Document section:
+ + + + +

When the World Comes to the Table
When my older daughter was fourteen, her closest high school friends were a Jewish girl and a Muslim girl. They traded holidays the way most teens trade memes: with joy and curiosity. Our family hosted them for Easter; they welcomed her for Hannukah and to break the Ramadan fast. I used to call them, half-jokingly, the World Peace Club. In their easy friendship, I saw a picture of what the church longs to be — a community where difference isn’t erased, but received as a gift.
And then came October 7, 2023. Violence in southern Israel, war in Gaza, unimaginable grief for Israelis and Palestinians. These global events did not stay international. They landed in school hallways and on social media feeds; they lodged themselves in the hearts of three young women who cared deeply about one another and also about their own peoples’ suffering.
My daughter’s Jewish friend shared posts calling attention to the trauma in Israel. The Muslim friend amplified voices calling for justice for Palestinians. Each teenager was responding to real pain in her community. Each was trying to honor her people’s story.
But slowly and awkwardly, the trio stopped hanging out. The easy invitations and celebratory spirit gave way to silence and uncertainty. Their World Peace Club dissolved under the pressure of war.
I thought about the church — especially our Christian Reformed communities in Canada, where we long to reflect the multi-ethnic body of Christ and build meaningful intercultural relationships. Like those teenagers, we love celebration and hospitality. We are blessed with congregations shaped by people from many nations. We know God calls us to be a reconciling people. Yet, if three bright teenagers with goodwill and affection struggled to hold together under global tension, what does that say to us?
It says that diversity is beautiful, but not easy. It says that hospitality and celebration are a wonderful beginning, but in a world shaped by trauma, conflict, and competing narratives, we also need skills for lament, listening, and staying at the table when the conversation gets hard.
We know that in Canada, God has placed us in a particular story — one where reconciliation with Indigenous peoples is not optional or symbolic but essential to our discipleship. We cannot claim to be people of reconciliation globally if we are not practicing it locally, on this land, with the Indigenous neighbours whose stories have been wounded here.
Intercultural ministry and Indigenous-Settler reconciliation share some of the same spiritual disciplines:
- Listening that outlasts discomfort
- Honouring another’s grief without diminishing our own
- Understanding that community requires truth-telling
- Learning not only to share food and worship, but also lament and responsibility
Ephesians 2 reminds us that Jesus “is our peace,” breaking down dividing walls of hostility. That is not sentiment — it is formation. It is Spirit-empowered practice.
I still believe in the World Peace Club. However, peace requires more than shared meals; it requires shared maturity, humility, and hope. May our churches be places where all three can grow — where we learn to sit together in joy and in sorrow, trusting that the God who began a good work among us will carry it forward into a reconciled future.

+ + + + +

Transcribed page contents:
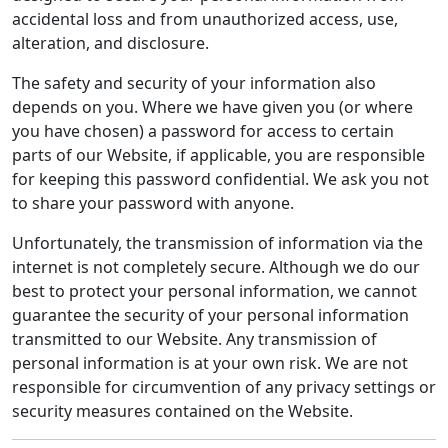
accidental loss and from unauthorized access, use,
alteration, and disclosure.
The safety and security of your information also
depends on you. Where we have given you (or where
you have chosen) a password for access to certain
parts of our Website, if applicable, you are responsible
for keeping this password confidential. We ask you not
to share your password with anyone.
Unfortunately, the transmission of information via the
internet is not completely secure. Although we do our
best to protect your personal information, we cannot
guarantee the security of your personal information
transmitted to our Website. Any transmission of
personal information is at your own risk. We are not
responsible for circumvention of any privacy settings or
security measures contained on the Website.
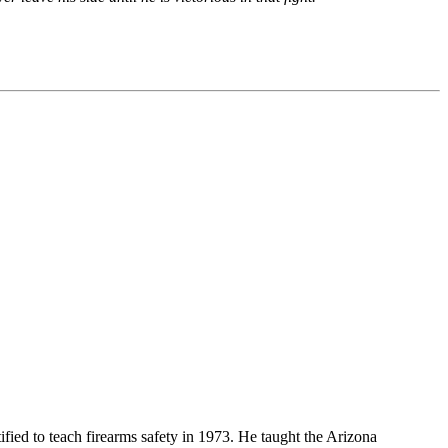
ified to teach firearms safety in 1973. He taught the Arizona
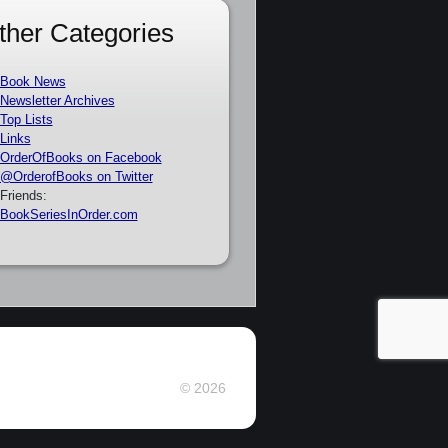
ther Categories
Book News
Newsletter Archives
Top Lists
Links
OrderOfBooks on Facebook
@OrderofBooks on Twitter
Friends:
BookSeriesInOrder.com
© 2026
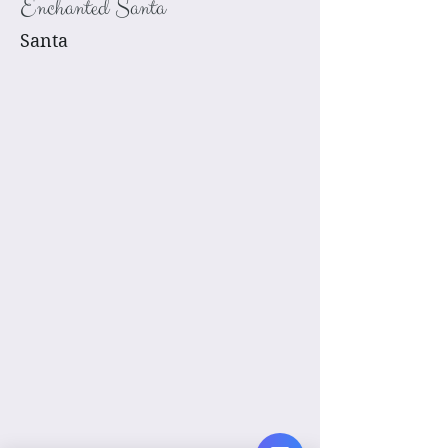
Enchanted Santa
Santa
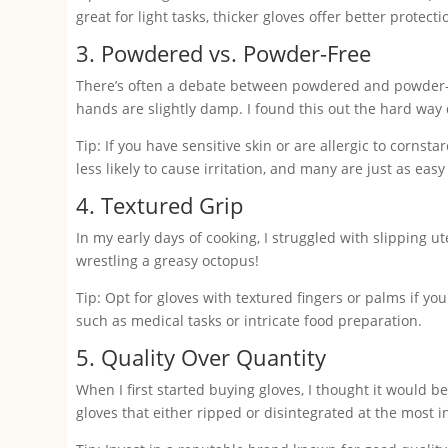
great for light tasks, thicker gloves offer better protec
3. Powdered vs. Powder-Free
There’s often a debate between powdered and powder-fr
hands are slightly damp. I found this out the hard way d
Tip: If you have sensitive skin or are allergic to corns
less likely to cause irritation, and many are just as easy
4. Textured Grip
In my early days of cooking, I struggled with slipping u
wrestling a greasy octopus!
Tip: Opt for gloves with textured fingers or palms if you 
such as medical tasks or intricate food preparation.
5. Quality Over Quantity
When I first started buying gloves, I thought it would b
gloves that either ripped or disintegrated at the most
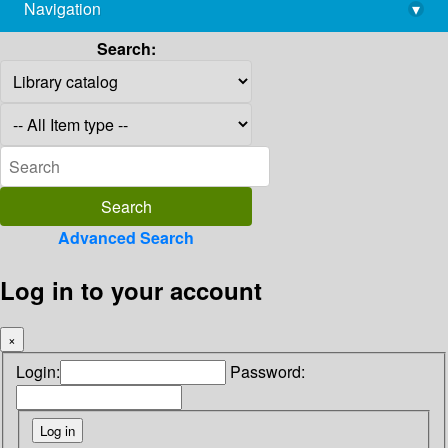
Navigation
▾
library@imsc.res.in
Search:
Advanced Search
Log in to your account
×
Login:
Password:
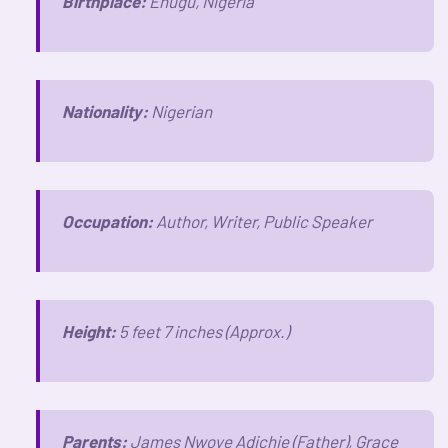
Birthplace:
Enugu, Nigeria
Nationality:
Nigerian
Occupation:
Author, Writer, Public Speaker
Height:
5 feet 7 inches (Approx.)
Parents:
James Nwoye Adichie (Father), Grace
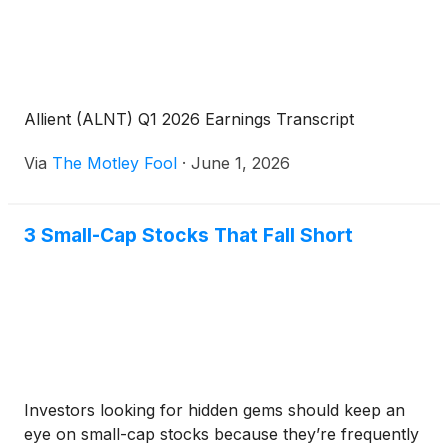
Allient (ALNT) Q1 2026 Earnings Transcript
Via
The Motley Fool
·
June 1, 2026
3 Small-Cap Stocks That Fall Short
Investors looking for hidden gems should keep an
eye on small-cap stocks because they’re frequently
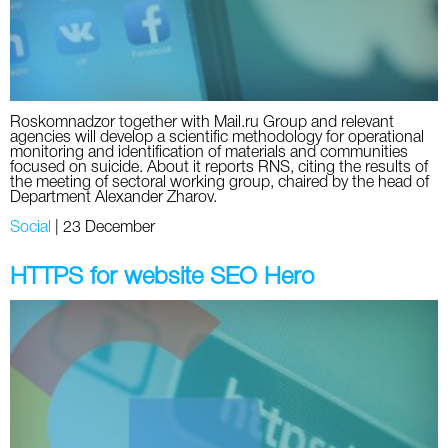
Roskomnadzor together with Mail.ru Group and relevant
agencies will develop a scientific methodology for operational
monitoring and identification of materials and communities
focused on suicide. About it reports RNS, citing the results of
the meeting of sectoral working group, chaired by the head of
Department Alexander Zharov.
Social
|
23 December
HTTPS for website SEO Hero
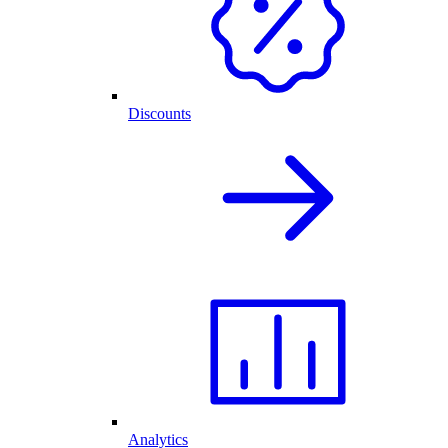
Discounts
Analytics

+ + + + +

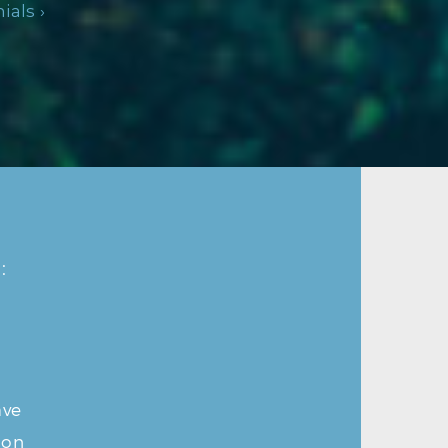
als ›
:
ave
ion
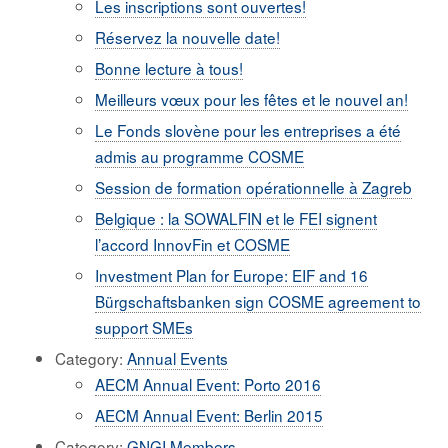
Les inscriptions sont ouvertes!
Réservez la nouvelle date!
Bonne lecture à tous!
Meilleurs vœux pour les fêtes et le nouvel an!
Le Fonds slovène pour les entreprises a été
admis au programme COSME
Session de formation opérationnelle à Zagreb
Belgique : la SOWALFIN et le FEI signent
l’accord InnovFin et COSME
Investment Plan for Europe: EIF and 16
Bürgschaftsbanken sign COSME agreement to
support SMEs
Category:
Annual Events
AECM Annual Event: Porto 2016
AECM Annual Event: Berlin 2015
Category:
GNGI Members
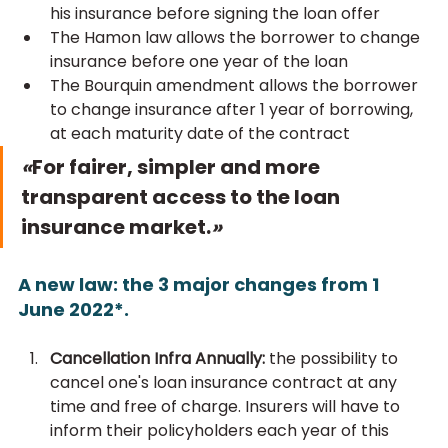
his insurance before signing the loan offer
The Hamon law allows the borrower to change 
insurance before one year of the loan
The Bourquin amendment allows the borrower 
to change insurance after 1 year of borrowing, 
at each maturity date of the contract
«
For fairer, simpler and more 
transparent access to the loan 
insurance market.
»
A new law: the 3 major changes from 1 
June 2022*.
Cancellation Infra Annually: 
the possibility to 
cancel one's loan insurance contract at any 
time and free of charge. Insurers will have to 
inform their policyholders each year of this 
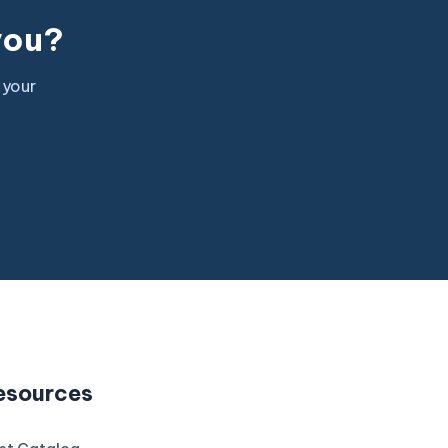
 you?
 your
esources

+ + + + +

Assigned task 1:
Decide whether each statement agrees with the World Peace Club essay, answering yes or no and quoting the words that decide it.
(a) The author's older daughter had a Jewish friend and a Muslim friend in high school.
(b) The author's family hosted the two friends for Hannukah.
(c) The author no longer believes in the World Peace Club.
Assigned task 2: Transcribe the World Peace Club essay between "We know that" and "is Spirit-empowered practice.", inclusive.
Assigned task 3:
Answer from the World Peace Club essay.
(a) What date does it give for the events that strained the friendship?
(b) Which chapter of Ephesians does it cite?
(c) How many spiritual disciplines does it list as shared by intercultural ministry and Indigenous-Settler reconciliation?
Rely only on the World Peace Club essay, not on the listing.

Response box 1:
(a) Yes: "her closest high school friends were a Jewish girl and a Muslim girl"
(b) No: "Our family hosted them for Easter; they welcomed her for Hannukah"
(c) No: "I still believe in the World Peace Club."

Response box 2:
We know that in Canada, God has placed us in a particular story — one where reconciliation with Indigenous peoples is not optional or symbolic but essential to our discipleship. We cannot claim to be people of reconciliation globally if we are not practicing it locally, on this land, with the Indigenous neighbours whose stories have been wounded here.
Intercultural ministry and Indigenous-Settler reconciliation share some of the same spiritual disciplines:
- Listening that outlasts discomfort
- Honouring another’s grief without diminishing our own
- Understanding that community requires truth-telling
- Learning not only to share food and worship, but also lament and responsibility
Ephesians 2 reminds us that Jesus “is our peace,” breaking down dividing walls of hostility. That is not sentiment — it is formation. It is Spirit-empowered practice.

Response box 3:
(a) October 7, 2023
(b) Ephesians 2
(c) Four